With the competency framework and job families in place, the MidAmerica Division implemented a selection process called Selecting the Right Person. A key tactic of Selecting the Right Person was DDI’s behavior-based interviewing system, Targeted Selection®. To quickly and easily customize interview guides and distribute them electronically to interviewers, the Targeted Selection®: Web Interview Guide Generator™ tool also was introduced. In addition, Targeted Selection®: Quick Hire®, a system that makes it possible for hiring managers to more effectively gather the information needed to evaluate a candidate through a single, short interview, currently is being implemented.

"In the past, when it came to hiring, we had missed so many times because we found somebody we liked or somebody was referred and we wanted to do what was right politically," said Rutledge. "Whereas with this process, you interview for a job on both the technical competencies and behavioral competencies, and you use a specific interviewing methodology. By reducing variation in the interviewing process, we are able to improve the quality of the job match. Plus, those same behavioral competencies are then integrated into the personal performance management plans."

Rounding out the STARS strategic initiatives are two separate initiatives planned around compensation. One is a realignment of base pay. The other is a recognition compensation initiative based on key elements of the performance management plans, including patient satisfaction, employee satisfaction, physician satisfaction and financial performance.

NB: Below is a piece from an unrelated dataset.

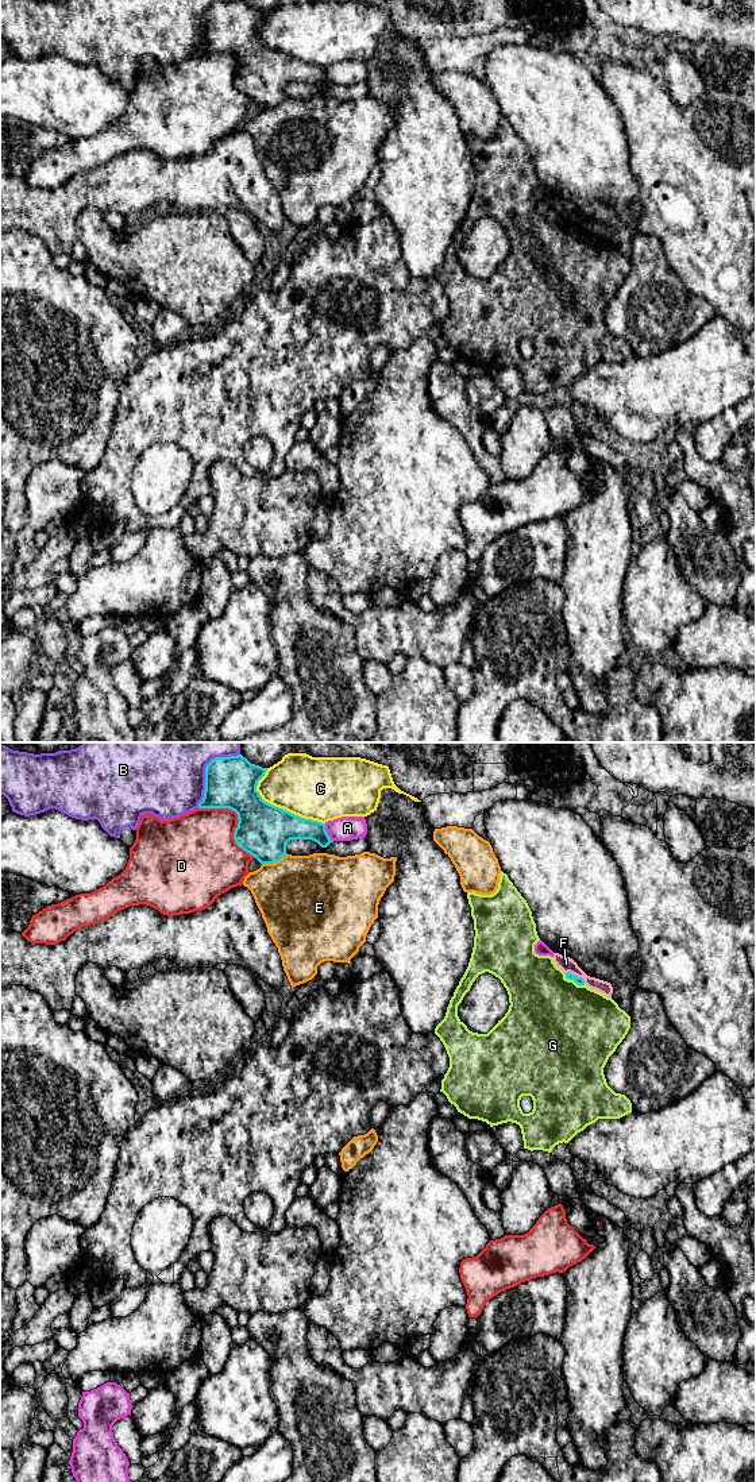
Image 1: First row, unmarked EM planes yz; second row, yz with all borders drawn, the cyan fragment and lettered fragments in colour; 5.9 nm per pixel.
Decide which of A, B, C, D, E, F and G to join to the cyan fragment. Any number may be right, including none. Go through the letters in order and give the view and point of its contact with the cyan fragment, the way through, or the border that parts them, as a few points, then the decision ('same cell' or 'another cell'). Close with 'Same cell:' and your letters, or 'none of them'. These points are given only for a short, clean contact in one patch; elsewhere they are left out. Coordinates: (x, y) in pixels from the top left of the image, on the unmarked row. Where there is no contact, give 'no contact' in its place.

The MidAmerica Division has sent all of its 1,000-plus managers through the leadership education and preparation modules and is in the process of successfully implementing its new performance management and selection processes. Results have been extremely positive.

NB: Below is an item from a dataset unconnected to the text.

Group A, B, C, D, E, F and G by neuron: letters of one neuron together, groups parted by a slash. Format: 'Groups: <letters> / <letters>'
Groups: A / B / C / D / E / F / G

"For the whole division, we’ve gone from 34 percent turnover in 1999 to 17 percent turnover in 2003," said Rutledge. "And we’ve seen significant improvement in our ability to retain RNs."

The Bottom Line

The STARS initiatives have helped the nine-facility TriStar Health System, of HCA’s MidAmerica Division achieve several significant business outcomes:

  • Improve employee retention.
  • Realize improvement in cost savings.
  • Attain significant increases in employee satisfaction.
  • Train managers who could facilitate the transition to, and effectively lead in the new organizational culture.
  • Implement integrated, behavioral competency-based selection and performance management systems across the organization.

The DDI Approach

  • Develop an implementation planning process that addresses each HCA facility’s needs and sets timelines and accountabilities.
  • Transfer training capability and knowledge to empower clients to provide training on leadership skills, effective interviewing skills, and the skills necessary to drive a performance management system.
  • Make training available across multiple modalities, including classroom-based and electronic performance and learning support.
  • Provide expert consulting on training program design and structure. 
  • Design and support implementation of competency-based selection, leadership development and performance management systems.